The Illusion of Reference
Perhaps the most damning section of the commentary addresses the accused creator's attempt to legitimize the theft through a list of references. After being confronted, Archer Green released a video on visual effects that included a description citing other creators, yet the script remained a patchwork of stolen lines. Van der Linden dissects this hypocrisy with surgical precision. "The video itself doesn't explicitly refer to any other works but the description does list a few videos as references which might seem like a step in the good direction but it actually offers a good example of the misunderstandings that some creators seem to have about what is and what isn't plagiarizing," he writes.
The text reveals that the accused creator took specific examples, such as the use of lighting to hide CGI in The Lord of the Rings, and the exact phrasing used to explain them, from a video by CG Visual Effects. "Visual effects are a bit like a magic trick it's an illusion designed to trick your brain and much like a real magic trick the less you show your audience the more they're going to believe in their illusion," van der Linden quotes, showing how the stolen concept was repackaged without attribution. This exposes a dangerous loophole in the creator economy: the belief that listing a source in a description absolves one of the obligation to credit the work within the content itself.
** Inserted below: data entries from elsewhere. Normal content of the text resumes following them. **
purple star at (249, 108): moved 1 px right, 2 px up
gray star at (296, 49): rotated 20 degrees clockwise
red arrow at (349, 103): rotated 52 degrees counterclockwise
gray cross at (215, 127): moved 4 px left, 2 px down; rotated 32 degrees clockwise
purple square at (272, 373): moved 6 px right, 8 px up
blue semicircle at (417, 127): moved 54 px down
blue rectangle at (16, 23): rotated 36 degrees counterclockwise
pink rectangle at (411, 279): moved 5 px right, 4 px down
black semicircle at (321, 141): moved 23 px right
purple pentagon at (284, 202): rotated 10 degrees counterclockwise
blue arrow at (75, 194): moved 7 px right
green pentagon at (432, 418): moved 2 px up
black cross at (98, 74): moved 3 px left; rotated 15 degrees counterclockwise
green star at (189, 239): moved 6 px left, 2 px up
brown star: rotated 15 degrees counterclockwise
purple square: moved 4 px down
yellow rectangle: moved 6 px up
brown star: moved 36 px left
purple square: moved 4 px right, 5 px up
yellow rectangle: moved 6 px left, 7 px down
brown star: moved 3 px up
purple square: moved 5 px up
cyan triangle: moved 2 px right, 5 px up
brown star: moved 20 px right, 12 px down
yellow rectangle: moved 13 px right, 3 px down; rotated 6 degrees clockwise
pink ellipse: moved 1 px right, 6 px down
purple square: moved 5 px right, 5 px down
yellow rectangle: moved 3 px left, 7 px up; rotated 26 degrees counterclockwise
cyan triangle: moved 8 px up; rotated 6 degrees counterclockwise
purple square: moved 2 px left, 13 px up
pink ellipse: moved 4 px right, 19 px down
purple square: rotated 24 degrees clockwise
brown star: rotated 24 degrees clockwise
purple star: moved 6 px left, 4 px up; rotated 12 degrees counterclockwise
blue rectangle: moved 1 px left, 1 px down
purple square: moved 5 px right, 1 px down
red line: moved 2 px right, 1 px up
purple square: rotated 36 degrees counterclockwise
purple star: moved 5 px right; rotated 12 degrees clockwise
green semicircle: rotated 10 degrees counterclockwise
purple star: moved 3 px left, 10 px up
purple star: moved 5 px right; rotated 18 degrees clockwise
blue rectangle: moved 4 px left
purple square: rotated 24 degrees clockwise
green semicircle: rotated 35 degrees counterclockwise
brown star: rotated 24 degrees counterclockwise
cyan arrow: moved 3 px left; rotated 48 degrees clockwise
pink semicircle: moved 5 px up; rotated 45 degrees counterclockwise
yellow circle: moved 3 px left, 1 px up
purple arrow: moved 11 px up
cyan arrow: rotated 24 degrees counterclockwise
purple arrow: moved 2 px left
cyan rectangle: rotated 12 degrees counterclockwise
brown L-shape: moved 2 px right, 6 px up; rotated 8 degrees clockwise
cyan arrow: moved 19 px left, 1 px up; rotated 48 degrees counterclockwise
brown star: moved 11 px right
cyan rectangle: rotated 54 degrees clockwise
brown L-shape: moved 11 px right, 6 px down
The author concludes that this is not a series of isolated mistakes but a calculated strategy. "It seems clear that his acts of plagiarism are clearly not just isolated incidents but part of an ongoing pattern that may or may not include more affected creators and more importantly because he doesn't seem to be capable of or willing to change his ways even after being made aware of his transgressive behavior," van der Linden asserts. The piece serves as a warning that the current platform dynamics, which reward volume and speed over originality, are actively incentivizing this behavior.
Bottom Line
Tom van der Linden's investigation is a masterclass in holding the digital public square accountable, proving that plagiarism is often a deliberate choice rather than an accident. The argument's greatest strength lies in its refusal to accept the "misunderstanding" defense, instead presenting a timeline of repeated offenses that only intensified after private warnings. The biggest vulnerability for the accused is not the loss of views, but the erosion of trust that makes their entire channel a house of cards; once the audience realizes the voice they admire is a composite of stolen parts, the illusion collapses.